Link here https://x.com/sfliberty/status/1955774275433976212
Through the mountains, you'd use less steel but massive engineering resources. Around the mountains, you'd use more steel but save engineering for other projects. Both steel and engineering are desperately needed elsewhere for irrigation, trucks, harbors, thousands of other uses.
To choose wisely, you'd need to know what millions of people know. What farmers know about crop yields. What grocers know about customer demand. What truckers know about delivery capacity. What families know about the meals they want to cook tonight.
You'd need surveys of millions. By the time you processed the data, it would be obsolete. Even if people could articulate their preferences accurately, which they often can't until facing real choices. Ludwig von Mises called this "groping in the dark."
Now imagine you're not a commissar, but a railroad CEO in a market economy. Your goal isn't "the good of the nation" but profit. You calculate costs: engineering hours × price of engineering + steel tons × price of steel. You choose whatever costs less.
Here's the miracle: By choosing what's cheapest for your company, you automatically choose what's best for society. Those market prices you calculated with? They contain the knowledge and preferences of millions of people you'll never meet.

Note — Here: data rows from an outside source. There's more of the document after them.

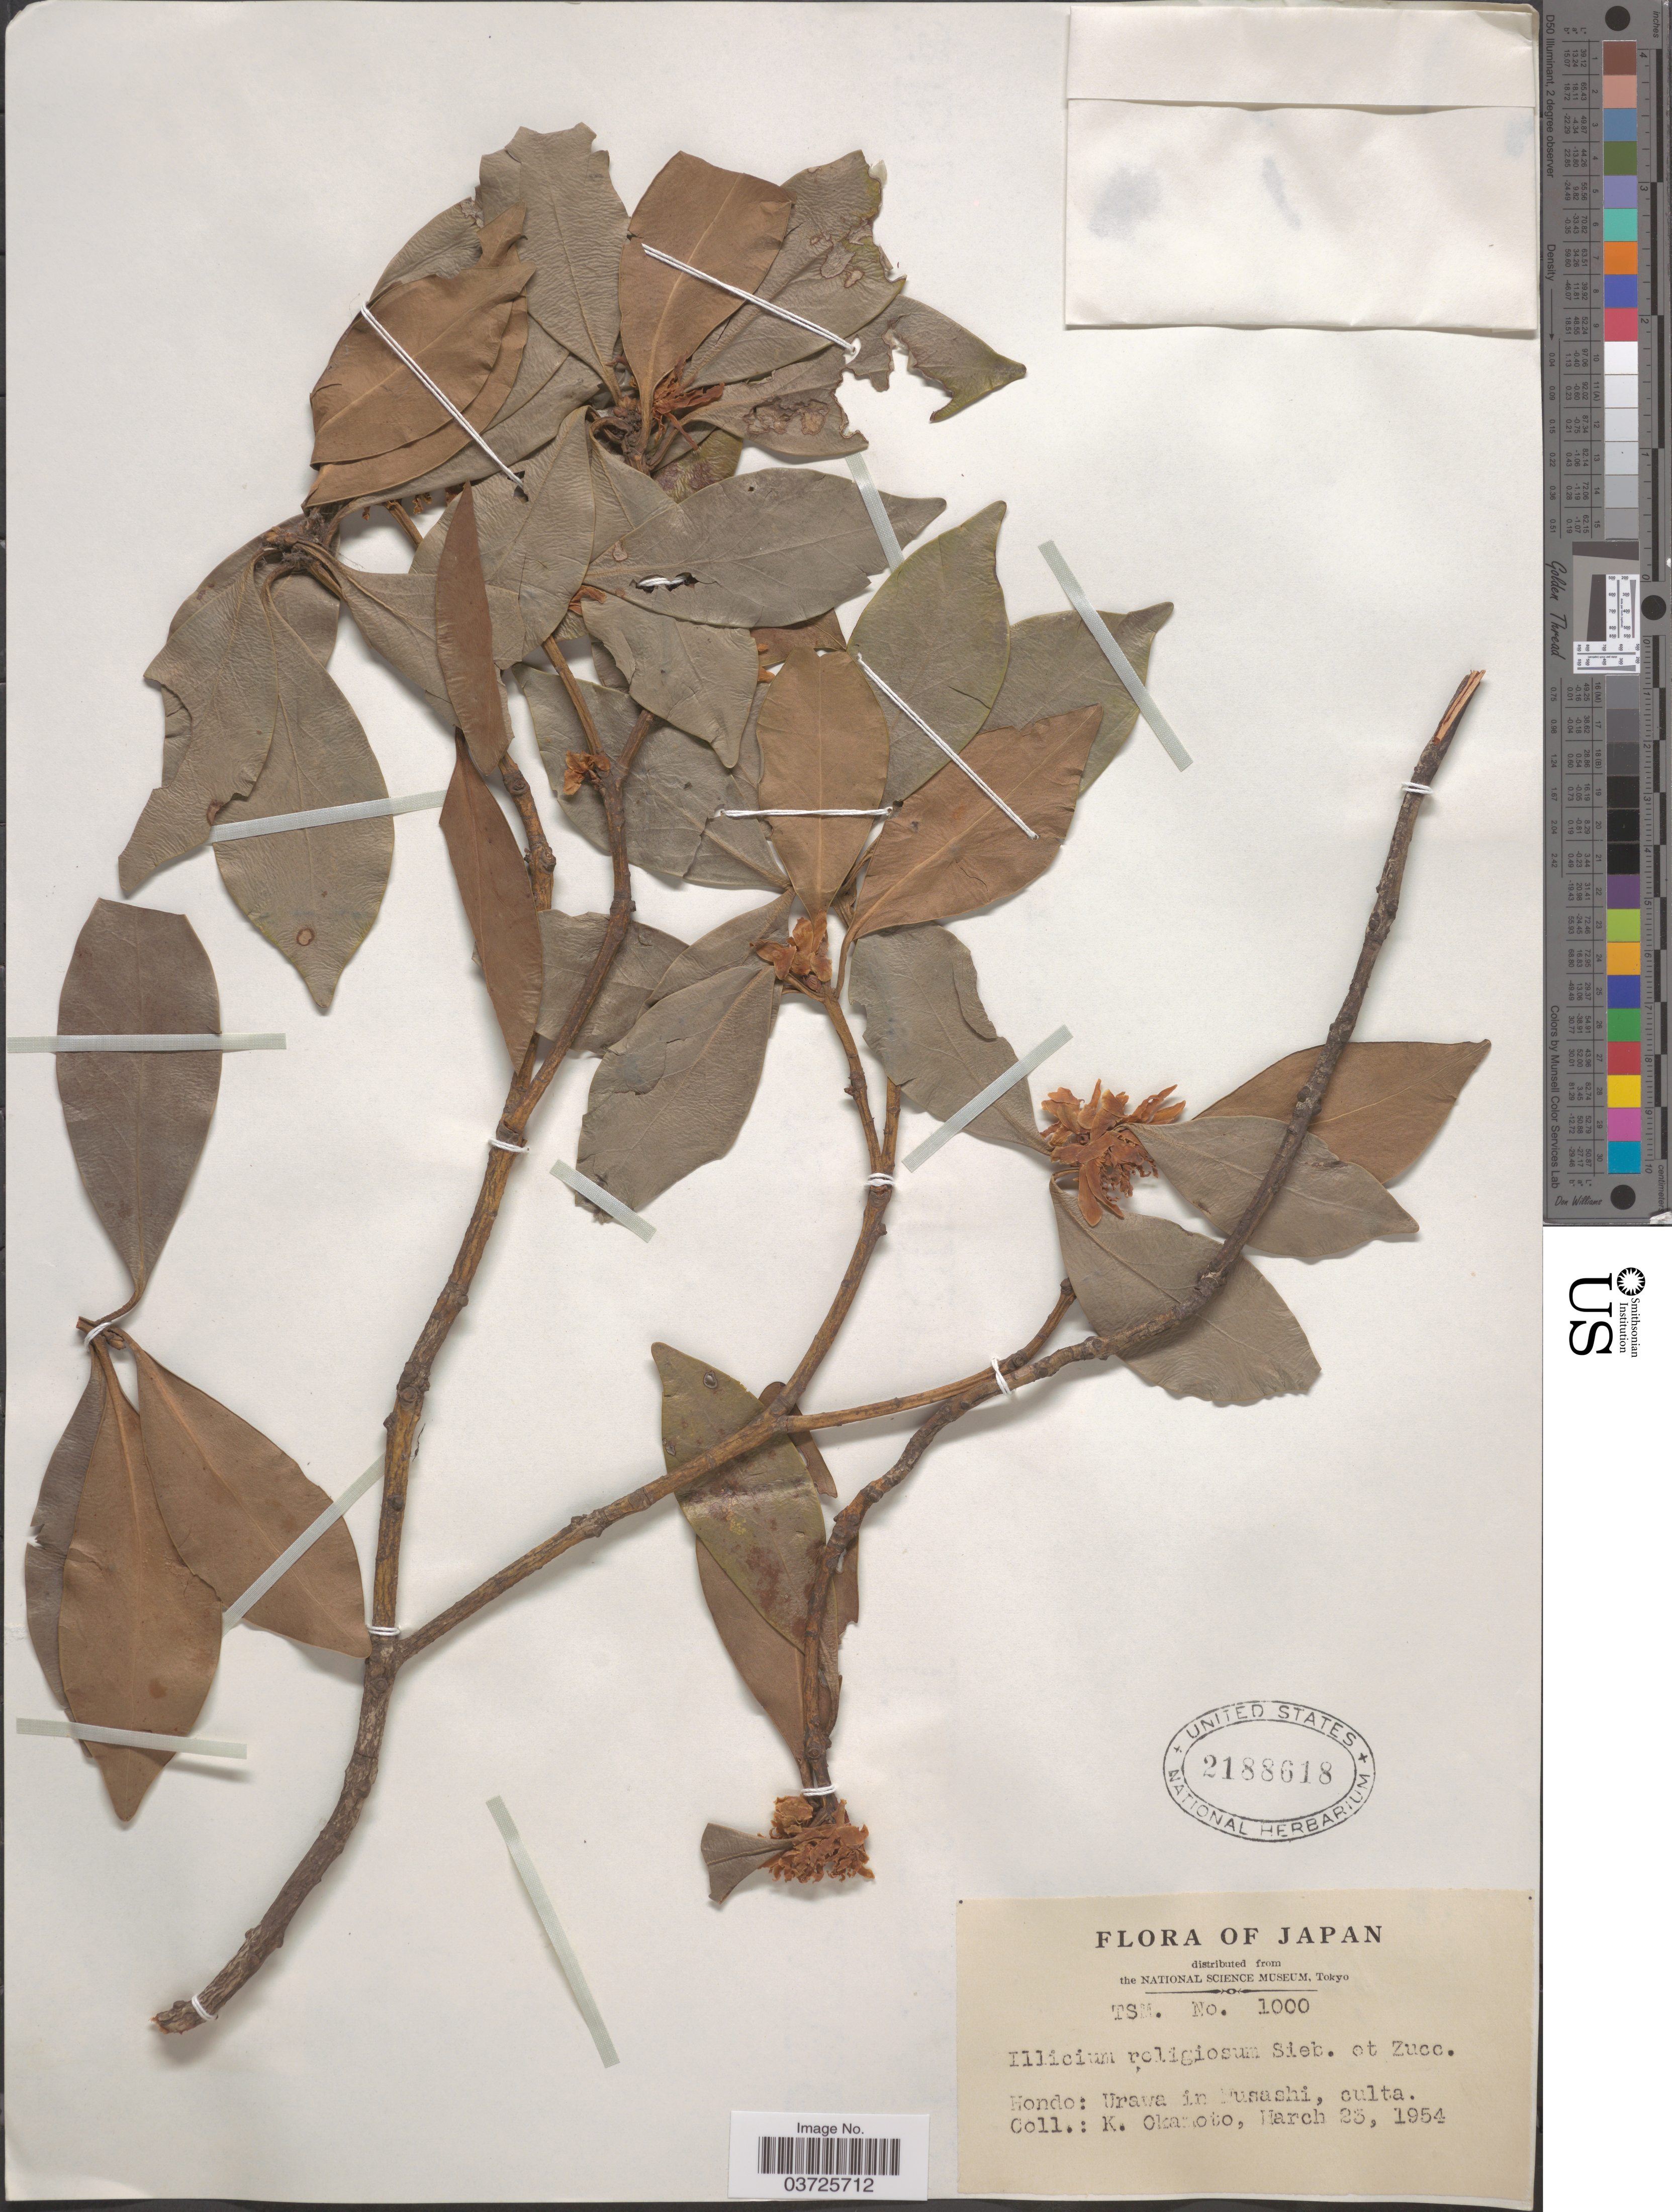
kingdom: Plantae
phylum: Tracheophyta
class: Magnoliopsida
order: Austrobaileyales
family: Schisandraceae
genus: Illicium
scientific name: Illicium anisatum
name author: L.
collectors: K. Okamoto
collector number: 1000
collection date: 1954-03-23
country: Japan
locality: Hondo: Urawa in Fusashi.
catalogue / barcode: US 2188618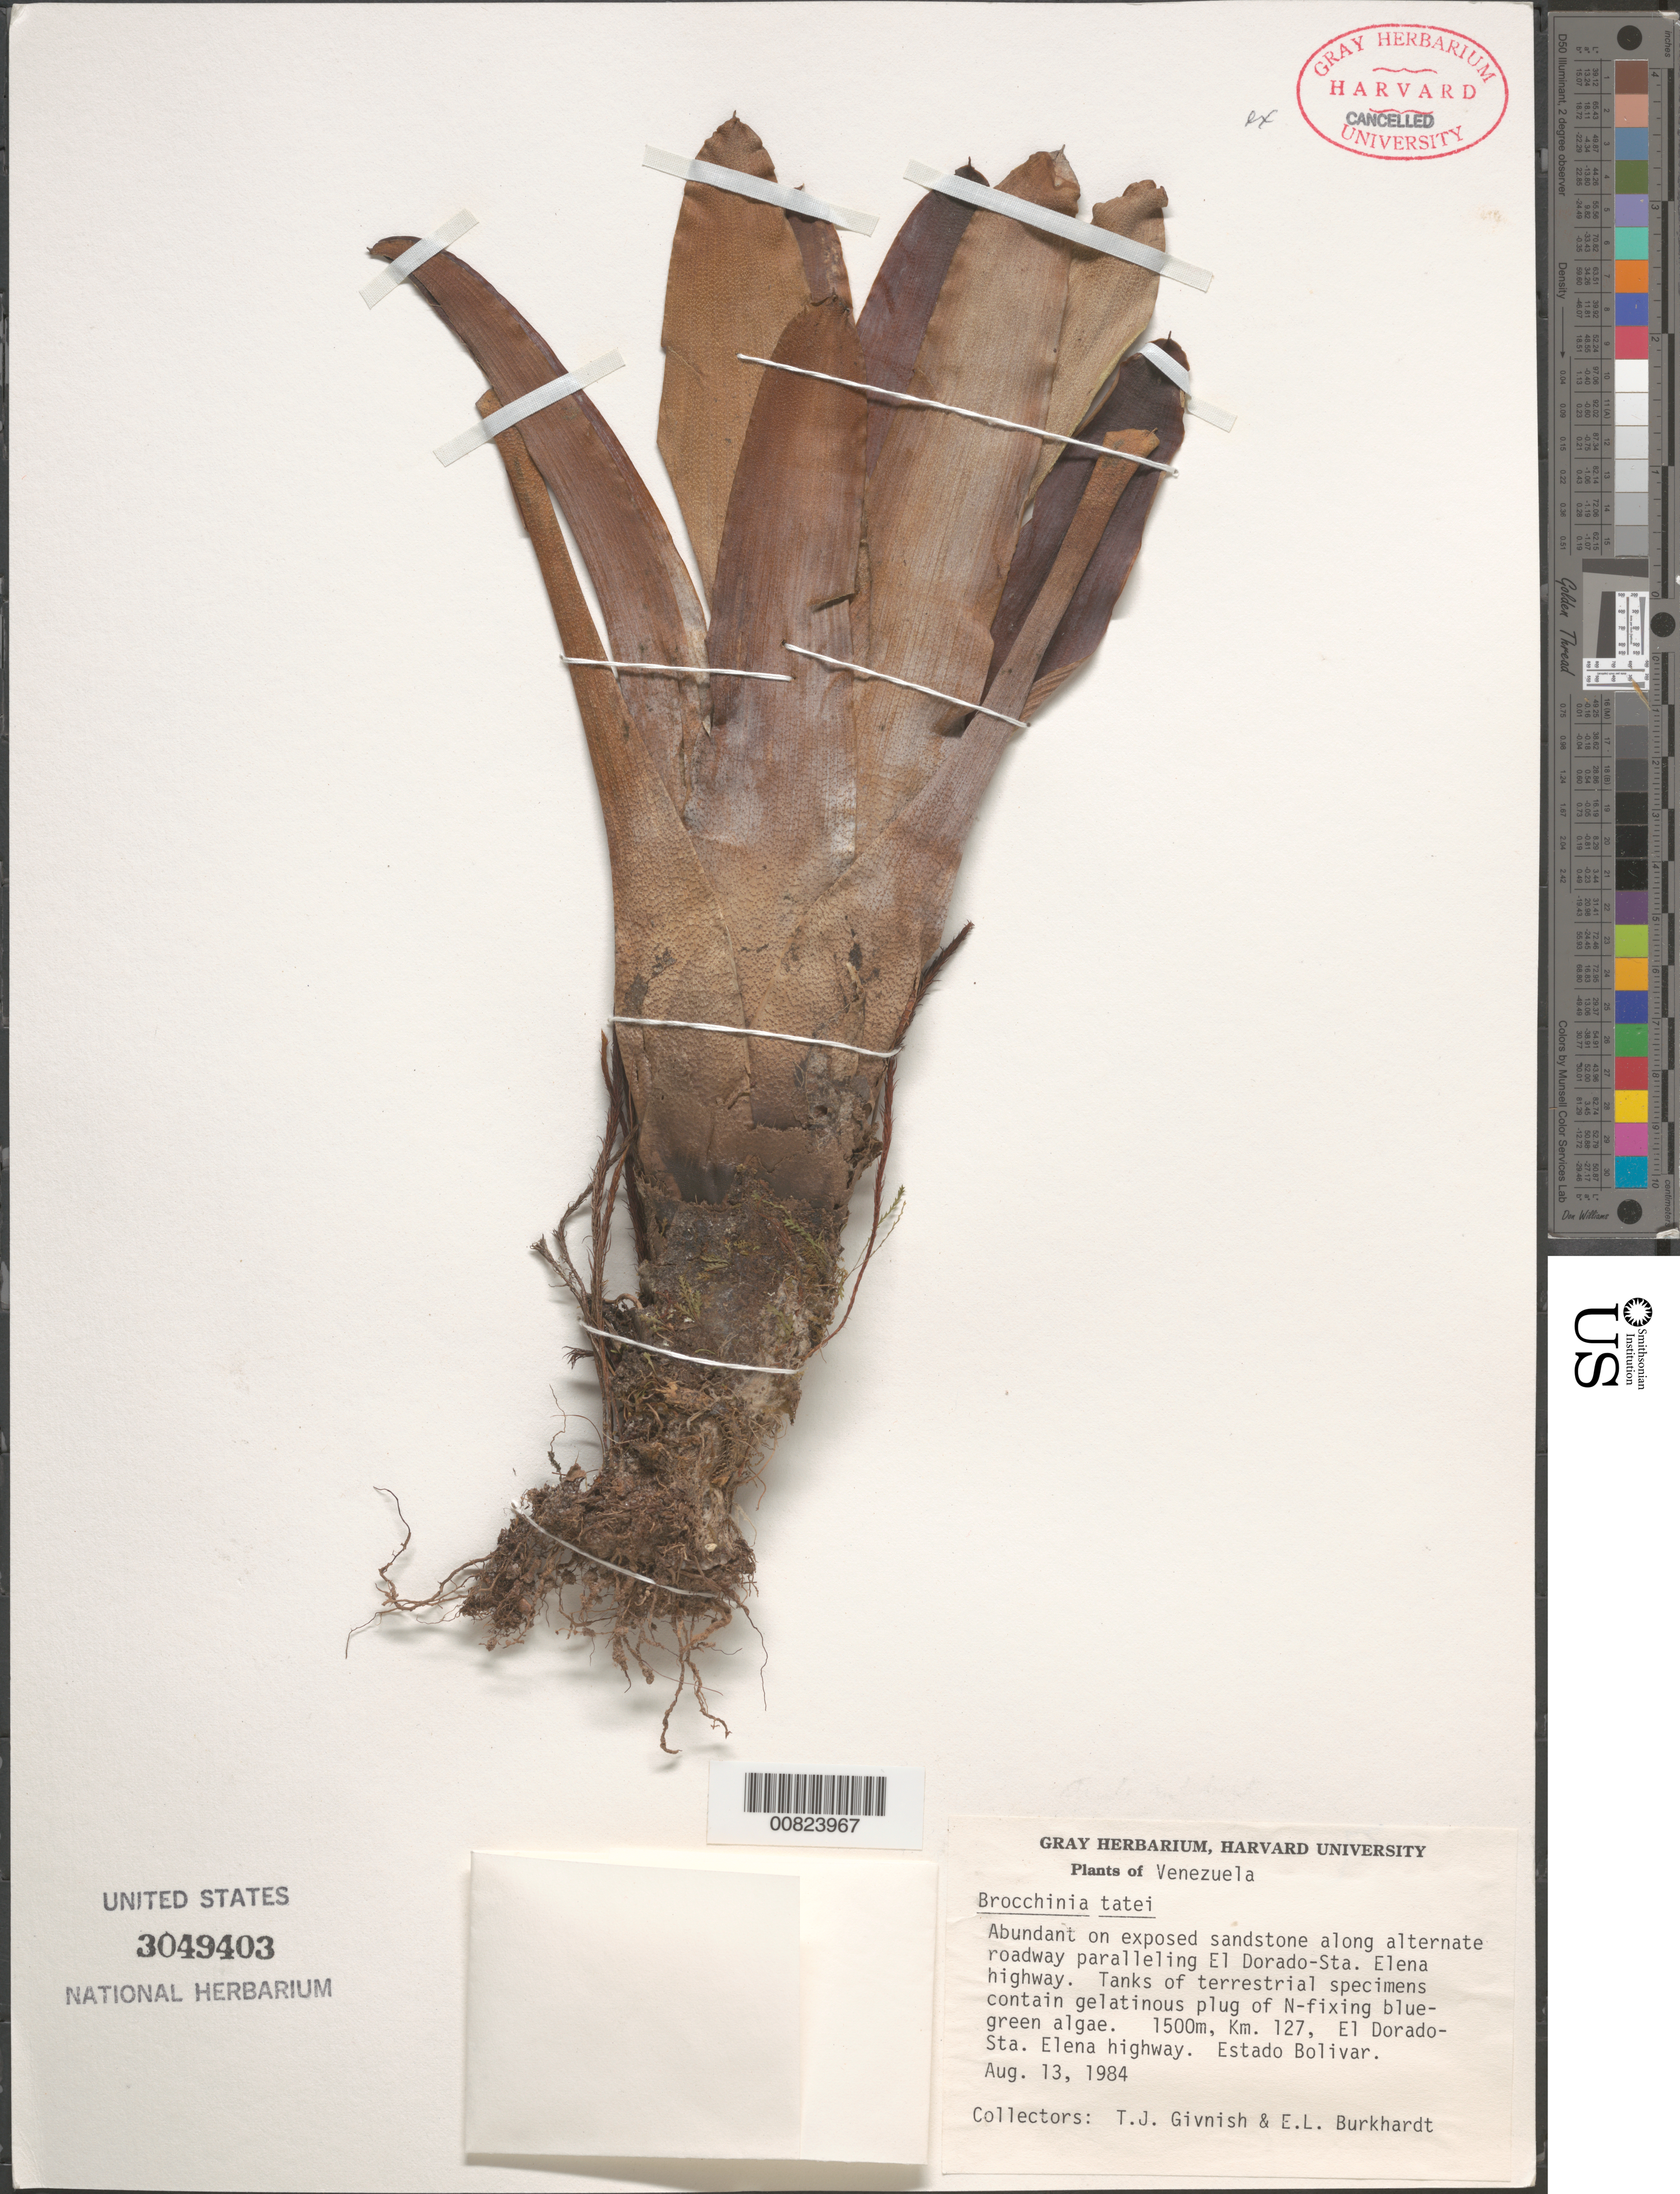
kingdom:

When customers want better produce, they offer grocers more. Grocers offer farmers more. Farmers offer more for irrigation. Irrigation companies offer engineers more. The price of engineering rises, signaling everyone that this resource just became more valuable.
Prices aren't just numbers. They're a distributed intelligence system that coordinates billions of decisions without anyone being in charge. No commissar needed. No surveys required. Just voluntary exchange revealing truth.
This is why socialism always fails and why markets always win. But most college students never learn this. They graduate thinking prices are arbitrary, that central planning could work "if done right."
Load of shit.
Facts don't care about your feelings, the Soviet Union objectively was better than the U.S when it came to State-ran railways.
That's not even touching China.

how's this and all that follows miss to mention any sort of profitability in the calcs. this doesn't even make sense on it's own rules, it'd have you building a spiral of railway around the steel plant since that's probably always the cheapest option
Yeah wait a minute yeah you would subtract that from projected revenue. They don't even mention that lmao.
Which then opens up the question: "what if the railroad doesn't actually go very far or help very many people because it's deemed unprofitable? Wouldnt it have just been better to plan and subsidize it from the start? And then what if that subsidy returns as an investment by way of putting a small tariff on companies that use the rail so you overall boost the productive base of the region, thus creating a wider tax base, this meaning more public utilities, this meaning smaller input costs for the companies around thus making more industry more profitable?"
Or investment. Not having that in the equation is wild too. Attracting investors and convincing them it'll be profitable is like 80% of capitalism LMAO.
"What if there's a steel monopoly and it's not profitable under any circumstances to build it? Not because of resource limitations but because maintaining artificial scarcity and signing deals with select buyers is more profitable for the steel mills?"
"What if there aren't sufficient engineers because the country doesn't invest in education? What if it was never profitable enough to be an engineer and everyone went to school for finance?"
If they actually took the math seriously they'd at least honestly arrive at some form of socialized rail to insure public utility, or at least conceding that market regulations and investment capital have to be involved if you don't do that.
Fucking wild that they think it's just "some guy buying things" when it comes to the economy.
Imagine you're everyone fucking else and you just want affordable and reliable transit. Now let's look at which countries have the most affordable and reliable transi...oh shit oh fuck!
Roller Coaster Tycoon ass economics.